Thursday, December 13, 2018

, , , , , ,

Summer Program Pt.2: Yuk, Study Exchange!

Foto dengan teman-teman Summer Program Creativity and Entrepreneurship. (Photo Credit: Chandra)


Jika ada part 1 maka seharusnya ada part 2 dan seterusnya. Sebelumnya ada niatan untuk tidak meneruskan tulisan mengenai Summer Program di Taiwan tetapi sudah lama judul ini bertengger di atas dashboard ku, menunggu untuk di edit dan kemudian untuk di post. Maka disinilah saya, karena kegabutan (habis minggu UAS coy!) akan menciptakan sebuah tulisan dan opini. Dengan rentang 6 bulan dari postingan pertama, sebenarnya ada kemungkinan postingan kali ini  tidak terlalu berhubungan dengan postingan sebelumnya. 

***
Sebagai seseorang anak rantau yang memanggil kota Batam sebagai rumah maka sudah tidak asing lagi bagi saya untuk mengunjungi negara tetangga seperti Singapura ataupun Malaysia. Punya passport di Batam itu sudah 'seharusnya'  karena akan benar-benar sangat disayangkan apabila orang Batam tidak pernah sekalipun main ke negara tetangga (read: Singapura) yang notabene 35-45 menit dari Batam by ferry (Makin lama makin singkat deh perjalanannya kesana). Yah, intinya sih saya pernah ke luar negeri. Dengan keluar negeri kita bisa mengenal budaya baru di luar budaya keseharian kita, namun sebenarnya kalau konteksnya liburan pasti jarang sekali untuk berinteraksi dengan penduduk disana. Yang selama ini saya perhatikan adalah orang-orang cenderung sibuk sendiri dengan kegiatannya ketika sudah diluar sana. Personally, saya sendiri juga begitu.

DATA TERSIMPAN —
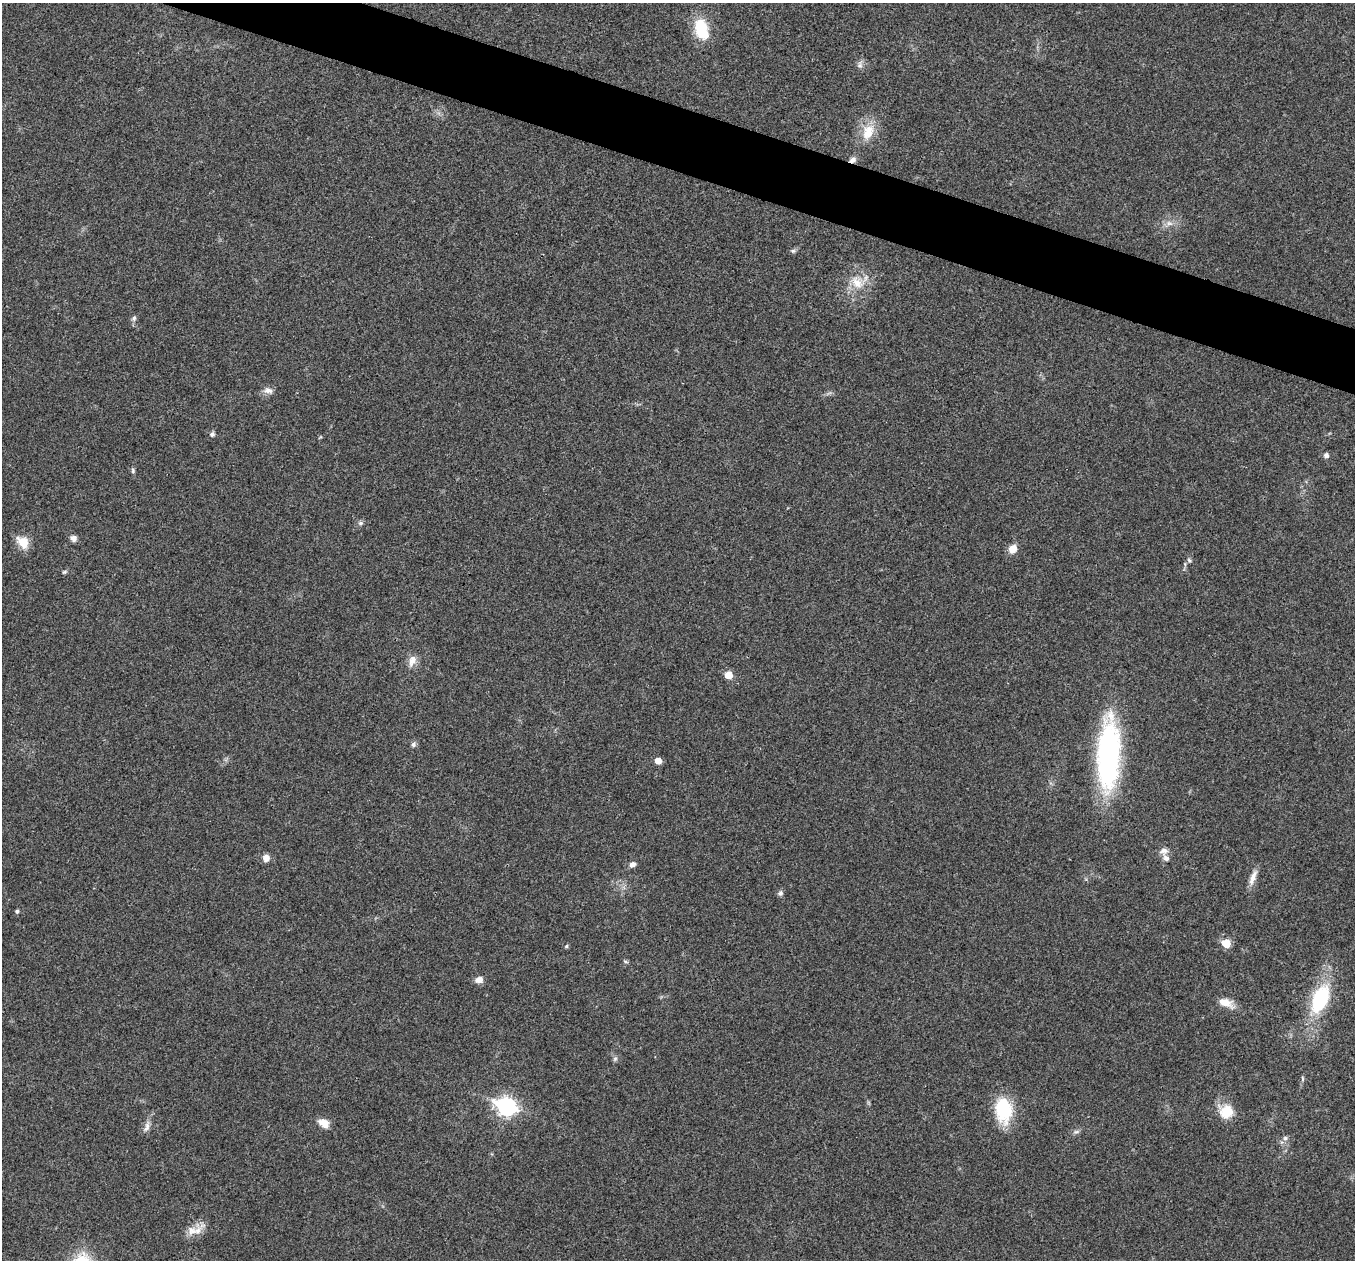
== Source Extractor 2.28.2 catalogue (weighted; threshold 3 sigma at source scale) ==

SOAL LATIHAN —
1 – Terjemahkan kalimat dari tulisan tentang Summer Program ini ke dalam bahasa Inggris: "Yang selama ini saya perhatikan adalah orang-orang cenderung sibuk sendiri dengan kegiatannya ketika sudah diluar sana."
2 – Lanjutkan tulisan tentang Summer Program mulai setelah kalimat terakhir yang tercantum.
Listing ini diambil dari sumber yang berbeda.

JAWABAN TIAP SOAL —
1 – What I have noticed so far is that people tend to keep busy with their own activities once they are out there.

2 –
Kemudian ketika saya duduk di bangku perkuliahan, saya terinspirasi dengan kating saya yang pernah keluar negeri untuk study exchange. Ini mendorong saya untuk kemudian menetapkan "Study Exchange" sebagai salah satu goals saya selama menjadi mahasiswa, entah itu bagaimana pada saat itu saya hanya punya satu tujuan, yaitu untuk merasakan suasana belajar di negeri orang. Karena tidak memungkinkan bagi saya untuk mengambil pertukaran selama 6 bulan, saya sangat beruntung pengumuman mengenai Summer Program di Taiwan ini muncul suatu hari di notif line saya. Kebetulan ada rasa affinity yang gede sekali dengan program ini, lalu dengan tekad dan niat yang kuat langsung tatak daftar dan urusin semua syarat administrasinya. Memang ribet ngurusin administrasi apalagi di tengah-tengah libur semester, but everything will be worth it. Akhirnya, goals saya kesampaian.

Jujur, dengan hanya 1 bulan sebenarnya tidak cukup untuk merasakan suasana belajar di luar negeri karena pada summer program ini pun kita tidak ada ujian ataupun pemberian nilai seperti pada kuliah seharusnya. Apakah kuliah hanya sebatas mencari nilai? Kurasa tidak, tentu tidak, namun sudah dari zaman entah kapan nilai IPK merupakan syarat untuk mencari kerja dan dengan tidak adanya tuntutan seperti itu (apalagi ini di luar negeri), sangat jarang untuk kita belajar. I mean, bahkan ada percakapan seperti berikut ini dengan temanku:

X: Hei, kita mau jalan ke bla bla bla bla. Mau ikut?
A: Wah, rasanya menarik. Tetapi maaf, aku mau mengerjakan tugas dari dosennya. 
A: Wah, maaf. Aku ada kerja kelompok sama temanku. Besok kami presentasi.
A: Maaf, gak bisa, bla bla bla bla.
...
X: Oh ya, tidak apa. Namun apakah kamu tidak menyayangkan untuk tidak keluar dan explore Taiwan selagi kamu disini? Ngapain belajar ngoyo gitu disini? Santai aja kali. 
A: ....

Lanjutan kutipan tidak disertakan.